America agrees to restrict beef exports to Korea

Source: Agencies  |   2008-6-22  |     NEWSPAPER EDITION


-- Adverstisement --


ALL US beef exported to South Korea will come from cattle younger than 30 months, officials said yesterday, in a deal made to placate South Korean protesters worried about mad cow disease.

An age-verification system will be set up to ensure that only United States beef from young cattle is exported, said South Korean Trade Minister Kim Jong-hoon.

The agreement was reached earlier in the week between Kim and his US counterpart, Susan Schwab, in Washington, he said.

South Korea will "not import US beef from cattle older than 30 months until consumers' confidence improves," Agriculture Minister Chung Woon-chun said. Younger cattle are considered less at risk of mad cow disease.

The deal was made in an effort to halt daily demonstrations in South Korea over the past month that have brought tens of thousands of protesters to the streets and threatened the stability of President Lee Myung-bak's government.

Weeks of anti-government protests climaxed a week ago with a candlelight rally that drew some 80,000 people. The protests have since dwindled as the government began seeking to limit an April beef import deal with the US that did not impose any age restrictions.

South Korea was the third-largest overseas market for US beef until it banned imports after a case of mad cow disease was detected in 2003 - the first of three confirmed cases in the United States.

US beef producers said they were prepared to limit exports to South Korea to meat from cattle less than 30 months old, according to a letter posted on Friday on the Website of the US Meat Export Federation, one of three associations representing the US beef industry.

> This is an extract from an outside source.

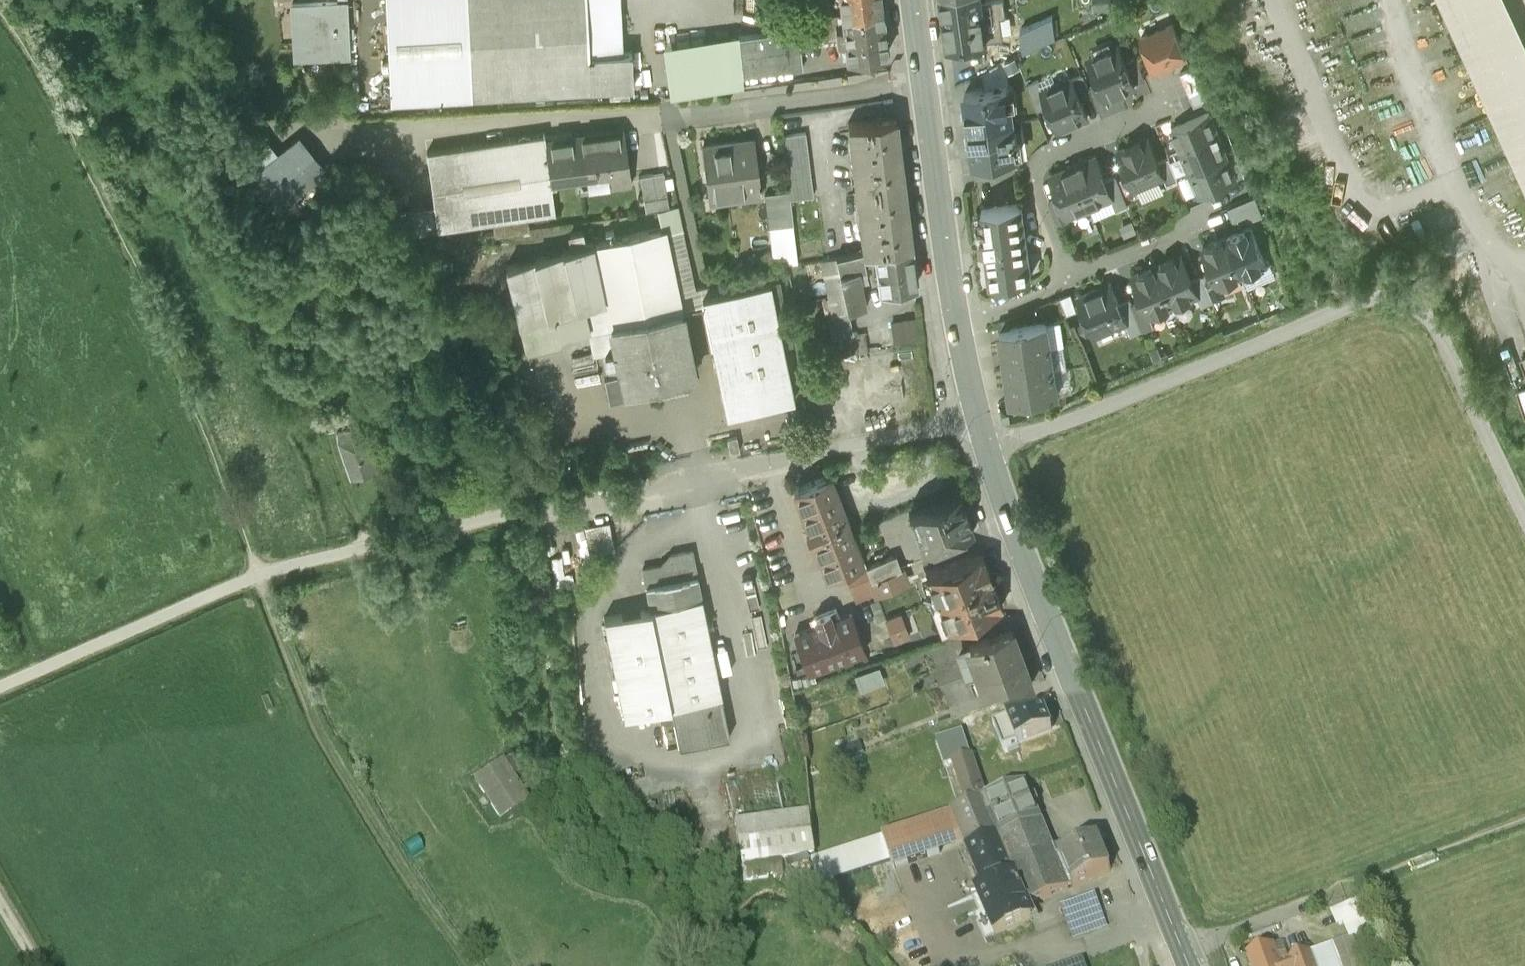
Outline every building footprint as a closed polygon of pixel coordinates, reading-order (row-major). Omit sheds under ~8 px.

Lee replaced his new chief of staff and seven other senior presidential secretaries on Friday in a bid to soothe public outrage over the plans to resume US beef imports. The entire Cabinet also has offered to resign over the beef issue, but the president has not yet said which ministers will leave the government.

It was unclear whether the new agreement on young beef would satisfy the protesters.

A coalition of civic groups that has organized the protests said on Friday it would keep rallying against Lee, and that only a complete renegotiation of the April beef deal could resolve the turmoil.